Many of the children, meanwhile, are left grappling with a lifetime of trauma, knowing their existence is not what their parents intended.
Payton Zinkon was 3 when her name made headlines around the world. Because of a lab mix-up, she was conceived with sperm from Midwest Sperm Bank
Donor No. 330, who is African-American, instead of Donor No. 380, who is white.
Her story came to light in 2014, when her mother, Jennifer Cramblett, and her partner, Amanda Zinkon, sued the sperm bank under Ohio’s “wrongful birth” statute, arguing that while they loved their daughter dearly, they were ill-equipped to raise a biracial child.
The “wrongful birth” law typically applies when a medical provider fails to provide adequate information or counseling about the risks of having a child with a serious illness.
In her lawsuit, Cramblett — who grew up in an all-white environment — described “numerous challenges and external pressures associated with an unplanned transracial parent-child relationship.”
After the Illinois sperm bank apologized and issued a partial refund, Cramblett’s lawsuit was thrown out by a DuPage County judge in 2016. The Illinois Appellate Court upheld that decision in June 2017.
Midwest Sperm Bank declined to comment on the case. The company sent Cramblett a refund check for the six vials of sperm she had purchased and a letter of apology in 2011, while Cramblett was still pregnant with Payton.
Now 6, Payton is by all accounts adored by her family. She is unaware of the controversy, and her family hopes to shield her from it for as long as possible.
Cramblett said she is disheartened that stories about the case have focused on race rather than the fertility industry’s failures.
“All I wanted was accountability,” she said. “They made a mistake and refused to acknowledge their mistake.”
The prosecution of
Cline, the Indiana fertility doctor, is one in a string of recent scandals involving doctors using their own sperm to father children with their patients.
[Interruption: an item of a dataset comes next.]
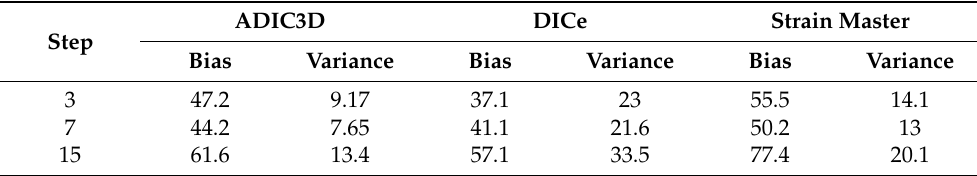
Table 15. Displacement error metrics for Sample 1 reported at × 10 − 3 mm.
Ballard, an emergency medical worker, first came to suspect Cline was her biological father in 2015 after she took a mail-away test and found that some of his relatives were her relatives too. She took her concerns to a few halfsiblings she had met online.
Cline’s attorney declined to comment on the case.
Along with several halfsiblings, Ballard has since
Jennifer Cramblett
filed complaints with the Marion County prosecutor and the Indiana attorney general. She has found roughly 50 people born between 1974 and 1987 who believe Cline is their father.
Among them is Matthew White, 35, an environmental consultant who learned he was donor-conceived when he was 15. Growing up, he said, he and his mother would often pass the building where Cline’s clinic was located, and she would tell him how happy she was the day she found out she was pregnant with him.
Because his family, which includes both a mother and a father, always felt complete, White said he never sought out information about his donor. But then, while browsing the Internet in 2016, he spotted a news story about Cline and noticed that an accompanying picture of the doctor looked strikingly like him.
“I was thinking, ‘What is going on? This can’t be true,’ ” he recalled, adding that the discovery left his happy childhood memories marred by a “black scar” of deception.
Together, Ballard, White and other half-siblings lobbied members of the Indiana state Senate to introduce the fertility fraud bill. The measure died in committee earlier this year, but the group is pressing legislators to introduce it again when the legislature convenes in January.
Cline “knew what he was doing,” White said. “It was calculated, and he got away with it. We can’t let this continue to happen again.”
“All I wanted was accountability. ... They refused to acknowledge their mistake.”